The beauty of partnerships is that our most impactful efforts happen not with us going at it alone, but rather in partnership with others who share our vision for advancing the health outcomes of individuals.

Q: Why did you seek the role of Associate Dean and what are your goals for the Office of Clinical and Global Partnerships?

A: Pursuing the role of Associate Dean in the Office of Clinical and Global Partnerships is a return to my roots at the UABSON. When I first joined the UAB faculty in 2013, I served as Assistant Dean in this office. I worked closely with Dr. Cindy Selleck, our former Associate Dean, until her recent retirement to grow partnership activities in this office. Assuming the Associate Dean position here is an example of my personal growth in academic leadership and my dedication to the integration of the service mission at the UABSON.

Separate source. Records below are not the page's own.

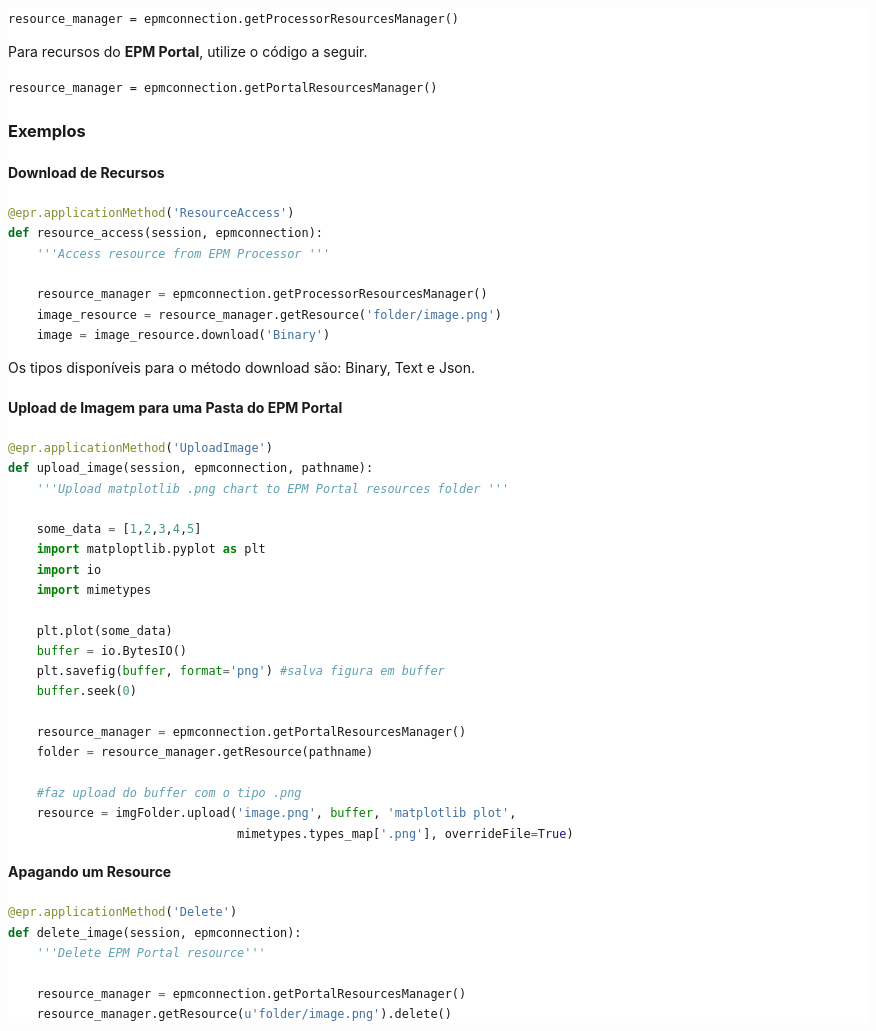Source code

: `resource_manager = epmconnection.getProcessorResourcesManager()`

Para recursos do **EPM Portal**, utilize o código a seguir.

`resource_manager = epmconnection.getPortalResourcesManager()`

### Exemplos

#### Download de Recursos

```python
@epr.applicationMethod('ResourceAccess')
def resource_access(session, epmconnection):
    '''Access resource from EPM Processor '''

    resource_manager = epmconnection.getProcessorResourcesManager()
    image_resource = resource_manager.getResource('folder/image.png')
    image = image_resource.download('Binary')   

```
Os tipos disponíveis para o método download são: Binary, Text e Json.

#### Upload de Imagem para uma Pasta do EPM Portal

```python
@epr.applicationMethod('UploadImage')
def upload_image(session, epmconnection, pathname):
    '''Upload matplotlib .png chart to EPM Portal resources folder '''

    some_data = [1,2,3,4,5]
    import matploptlib.pyplot as plt
    import io
    import mimetypes

    plt.plot(some_data)    
    buffer = io.BytesIO()    
    plt.savefig(buffer, format='png') #salva figura em buffer
    buffer.seek(0)

    resource_manager = epmconnection.getPortalResourcesManager()
    folder = resource_manager.getResource(pathname)

    #faz upload do buffer com o tipo .png
    resource = imgFolder.upload('image.png', buffer, 'matplotlib plot',
                                mimetypes.types_map['.png'], overrideFile=True)  
```

#### Apagando um Resource

```python
@epr.applicationMethod('Delete')
def delete_image(session, epmconnection):
    '''Delete EPM Portal resource'''  

    resource_manager = epmconnection.getPortalResourcesManager()    
    resource_manager.getResource(u'folder/image.png').delete()
```
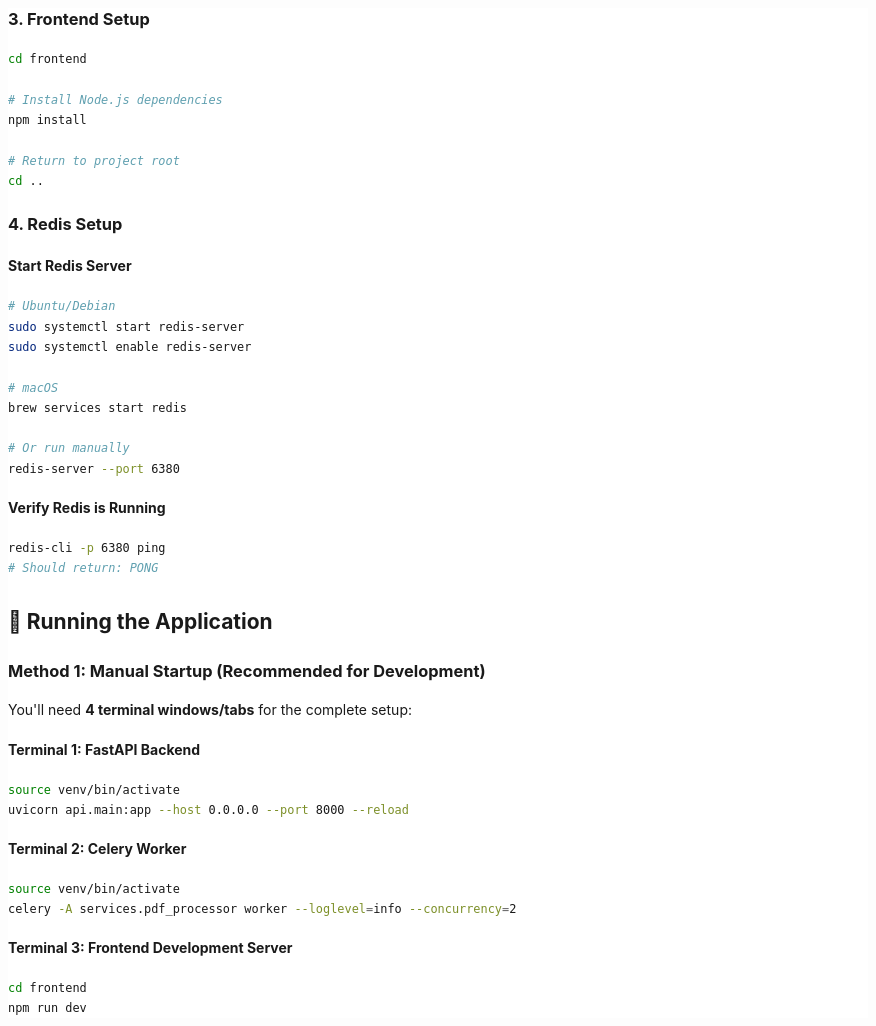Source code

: ### 3. Frontend Setup

```bash
cd frontend

# Install Node.js dependencies
npm install

# Return to project root
cd ..
```

### 4. Redis Setup

#### Start Redis Server
```bash
# Ubuntu/Debian
sudo systemctl start redis-server
sudo systemctl enable redis-server

# macOS
brew services start redis

# Or run manually
redis-server --port 6380
```

#### Verify Redis is Running
```bash
redis-cli -p 6380 ping
# Should return: PONG
```

## 🚀 Running the Application

### Method 1: Manual Startup (Recommended for Development)

You'll need **4 terminal windows/tabs** for the complete setup:

#### Terminal 1: FastAPI Backend
```bash
source venv/bin/activate
uvicorn api.main:app --host 0.0.0.0 --port 8000 --reload
```

#### Terminal 2: Celery Worker
```bash
source venv/bin/activate
celery -A services.pdf_processor worker --loglevel=info --concurrency=2
```

#### Terminal 3: Frontend Development Server
```bash
cd frontend
npm run dev
```
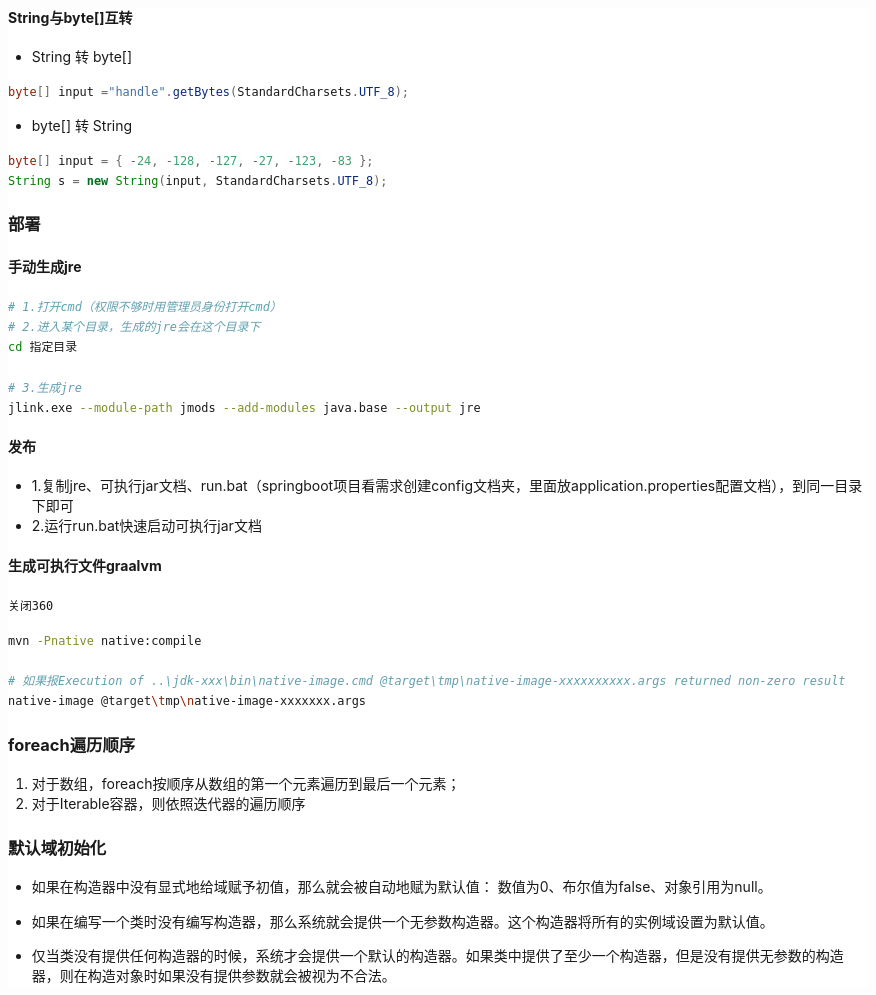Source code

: #### String与byte[]互转

- String 转 byte[]

```java
byte[] input ="handle".getBytes(StandardCharsets.UTF_8);
```

- byte[] 转 String

```java
byte[] input = { -24, -128, -127, -27, -123, -83 };
String s = new String(input, StandardCharsets.UTF_8);
```

### 部署

#### 手动生成jre

```sh
# 1.打开cmd（权限不够时用管理员身份打开cmd）
# 2.进入某个目录，生成的jre会在这个目录下
cd 指定目录

# 3.生成jre
jlink.exe --module-path jmods --add-modules java.base --output jre
```

#### 发布

- 1.复制jre、可执行jar文档、run.bat（springboot项目看需求创建config文档夹，里面放application.properties配置文档），到同一目录下即可
- 2.运行run.bat快速启动可执行jar文档

#### 生成可执行文件graalvm

`关闭360`

```sh
mvn -Pnative native:compile

# 如果报Execution of ..\jdk-xxx\bin\native-image.cmd @target\tmp\native-image-xxxxxxxxxx.args returned non-zero result
native-image @target\tmp\native-image-xxxxxxx.args
```

### foreach遍历顺序

1. 对于数组，foreach按顺序从数组的第一个元素遍历到最后一个元素；
2. 对于Iterable容器，则依照迭代器的遍历顺序

### 默认域初始化

- 如果在构造器中没有显式地给域赋予初值，那么就会被自动地赋为默认值： 数值为0、布尔值为false、对象引用为null。

- 如果在编写一个类时没有编写构造器，那么系统就会提供一个无参数构造器。这个构造器将所有的实例域设置为默认值。

- 仅当类没有提供任何构造器的时候，系统才会提供一个默认的构造器。如果类中提供了至少一个构造器，但是没有提供无参数的构造器，则在构造对象时如果没有提供参数就会被视为不合法。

My goals as Associate Dean in the Office of Clinical and Global Partnerships are to enhance the growth of our programs and cultivate the sustainability of our partnership efforts. I believe in continuous quality improvement and so my drive is always the mantra: How can we do better, and what’s next? As a mentor, I am also motivated to engage in the professional development of the people I lead and with those I collaborate.

Q: What role do partnerships play in nursing and nursing education?

A: I am a firm believer in the role of academic-practice partnerships to address the longstanding gap that exists between academia and practice. Working at the intersection of education, research and practice has been at the core of my professional career trajectory. I hold dear the notion that practice informs our science and that science cannot exist in isolation without the evidence it generates being translated into teaching and practice to achieve impactful outcomes.

Q: How do students benefit, post-graduation, from these clinical and global partnerships?

A: The clinical and global partnerships at our school serve to enhance the professional socialization of nurses in their roles and they also serve as a mechanism to build long-term relationships. It has been said that it is through relationships that we achieve meaningful work. These relationships form the basis for many of our significant collaborations here at the school, across the nation and the world.

Q: How do UABSON’s partnerships help it stand apart?

A: UABSON is committed to its tri-partite mission both in word and in action. Our Dean’s vision to invest in and grow the teaching, research and service missions is consistent with our school’s commitment to excellence. Our partnerships form the foundation of our important relationships and help to fuel our pursuit of new opportunities to achieve our mission. At the UABSON, we do not rest on our laurels and are always positioned for the next challenge. It is never boring at the UABSON.